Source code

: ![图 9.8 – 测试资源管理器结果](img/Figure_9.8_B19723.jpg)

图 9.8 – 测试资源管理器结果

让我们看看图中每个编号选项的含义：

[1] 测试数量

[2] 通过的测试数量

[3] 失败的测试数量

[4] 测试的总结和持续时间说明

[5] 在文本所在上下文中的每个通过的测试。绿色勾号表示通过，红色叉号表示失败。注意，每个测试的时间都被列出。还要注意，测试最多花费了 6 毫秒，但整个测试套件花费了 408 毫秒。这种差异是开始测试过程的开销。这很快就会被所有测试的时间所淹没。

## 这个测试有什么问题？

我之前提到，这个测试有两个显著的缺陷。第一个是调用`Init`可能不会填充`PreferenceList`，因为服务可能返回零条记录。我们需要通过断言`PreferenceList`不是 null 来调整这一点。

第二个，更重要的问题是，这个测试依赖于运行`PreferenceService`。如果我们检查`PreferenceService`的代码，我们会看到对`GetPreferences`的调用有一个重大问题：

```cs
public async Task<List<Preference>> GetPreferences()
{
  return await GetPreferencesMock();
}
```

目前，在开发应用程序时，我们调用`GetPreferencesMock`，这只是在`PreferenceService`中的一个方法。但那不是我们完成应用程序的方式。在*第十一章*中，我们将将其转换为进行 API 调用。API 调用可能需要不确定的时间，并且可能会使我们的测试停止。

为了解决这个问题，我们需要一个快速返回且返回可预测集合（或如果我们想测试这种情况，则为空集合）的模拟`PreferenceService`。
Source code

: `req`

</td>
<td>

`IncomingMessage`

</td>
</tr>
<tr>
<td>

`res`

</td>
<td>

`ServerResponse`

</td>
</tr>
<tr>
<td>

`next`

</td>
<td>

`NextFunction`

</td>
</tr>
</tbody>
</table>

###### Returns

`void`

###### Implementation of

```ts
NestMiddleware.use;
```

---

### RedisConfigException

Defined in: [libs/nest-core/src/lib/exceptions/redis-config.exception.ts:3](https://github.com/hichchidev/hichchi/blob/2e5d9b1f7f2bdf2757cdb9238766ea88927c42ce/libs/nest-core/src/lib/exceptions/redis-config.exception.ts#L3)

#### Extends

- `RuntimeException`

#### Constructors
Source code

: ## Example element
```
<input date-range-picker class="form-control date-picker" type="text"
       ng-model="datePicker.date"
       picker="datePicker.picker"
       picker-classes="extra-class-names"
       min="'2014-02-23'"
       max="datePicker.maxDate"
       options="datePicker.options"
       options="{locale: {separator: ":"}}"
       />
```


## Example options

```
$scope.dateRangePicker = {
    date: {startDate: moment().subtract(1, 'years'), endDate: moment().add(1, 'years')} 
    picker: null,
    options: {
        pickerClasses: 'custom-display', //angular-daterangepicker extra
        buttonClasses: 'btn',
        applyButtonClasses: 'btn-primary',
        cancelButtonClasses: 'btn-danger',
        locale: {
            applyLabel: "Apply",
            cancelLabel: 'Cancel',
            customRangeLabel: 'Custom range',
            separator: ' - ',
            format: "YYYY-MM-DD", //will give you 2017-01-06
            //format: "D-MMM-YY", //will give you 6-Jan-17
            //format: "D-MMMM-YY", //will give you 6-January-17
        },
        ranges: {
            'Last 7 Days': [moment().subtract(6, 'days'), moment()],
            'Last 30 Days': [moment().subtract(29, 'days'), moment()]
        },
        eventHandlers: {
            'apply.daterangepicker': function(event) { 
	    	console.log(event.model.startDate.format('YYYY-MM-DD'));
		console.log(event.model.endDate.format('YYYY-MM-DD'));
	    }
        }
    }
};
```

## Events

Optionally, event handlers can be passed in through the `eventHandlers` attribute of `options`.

******************************

**Problem**:
All that is needed is the number of lines in the material containing the string "console".

**Task output**:
2